O fundo de investimento IG4 BTG Pactual Health Infra foi declarado vencedor do leilão realizado na B3 nesta segunda-feira (30) para administrar a infraestrutura e os serviços de 95 escolas públicas de Minas Gerais por 25 anos.
A proposta selecionada apresentou contraprestação mensal máxima de R$ 22,35 milhões, o que representa um deságio de 14,17% em relação ao valor previsto no edital.
O governo de Minas Gerais estima investimentos de cerca de R$ 5,1 bilhões ao longo do contrato. Segundo a administração estadual, as intervenções devem atender aproximadamente 7 mil estudantes em 34 municípios.
A parceria abrange apenas serviços de infraestrutura e apoio operacional; as atividades pedagógicas permanecerão sob responsabilidade da Secretaria de Educação estadual.
Conforme o edital, o escopo do contrato inclui reformas, conservação e operação de serviços como manutenção predial, abastecimento de água, energia, gás e esgoto, limpeza, jardinagem, tecnologia da informação com internet em todos os ambientes, manutenção de equipamentos, vigilância 24 horas e controle de acesso. As obras previstas contemplam salas de aula, bibliotecas, laboratórios, cozinhas, refeitórios, quadras, pátios, jardins e áreas de convivência.

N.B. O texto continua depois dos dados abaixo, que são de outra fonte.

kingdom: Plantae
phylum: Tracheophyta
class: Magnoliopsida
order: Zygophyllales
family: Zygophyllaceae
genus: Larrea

O grupo vencedor já atua no setor de infraestrutura hospitalar. A empresa vinculada ao fundo administra serviços no Hospital Metropolitano Dr. Célio de Castro, em Belo Horizonte, participa de parcerias público-privadas em Manaus e mantém parceria com a unidade goiana do Hospital Albert Einstein. O grupo também administra, segundo registros, mais de 1 mil leitos vinculados ao Sistema Único de Saúde (SUS).
Movimentos sindicais e estudantis criticaram a iniciativa. No dia 26, o Sindicato Único dos Trabalhadores em Educação de Minas Gerais (Sind-UTE), a União Estadual de Estudantes, a União Brasileira de Estudantes Secundaristas e outras organizações realizaram protestos contra a contratação privada para a gestão de parte das escolas. O Sind-UTE afirmou que a medida pode provocar demissões de auxiliares de serviços básicos e redução da gestão democrática nas unidades.
O sindicato e a deputada estadual Beatriz Cerqueira apresentaram ao Tribunal de Contas do Estado (TCE-MG) uma denúncia e pedido de impugnação do processo licitatório, alegando ao menos 31 irregularidades que colocariam em dúvida a legalidade e a viabilidade econômica da concessão. O TCE-MG está analisando a representação e o governo estadual nega irregularidades.
Rio Grande do Sul
No Rio Grande do Sul, o governo estadual confirmou a realização de um leilão com formato semelhante ao mineiro. O objetivo é selecionar uma ou mais empresas para reformar e administrar 98 escolas públicas de ensino fundamental e médio por 25 anos.
A proposta gaúcha prevê reformas, adequações, requalificação estrutural e prestação de serviços não pedagógicos. A secretaria estadual de Educação estima que a iniciativa beneficiará cerca de 60.568 estudantes em 15 municípios: Alvorada, Bento Gonçalves, Cachoeirinha, Canoas, Caxias do Sul, Cruz Alta, Gravataí, Novo Hamburgo, Pelotas, Porto Alegre, Rio Grande, Santa Maria, São Leopoldo, Sapucaia do Sul e Viamão.
O governo do RS projeta pagamento anual de R$ 93 milhões ao vencedor do leilão, marcado para 26 de junho na B3. O critério de seleção será a menor contraprestação pública. As escolas contempladas foram escolhidas com base em dados do programa RS Seguro, que identificou zonas de maior vulnerabilidade social. O Tribunal de Contas do Estado (TCE-RS) autorizou a realização da PPP.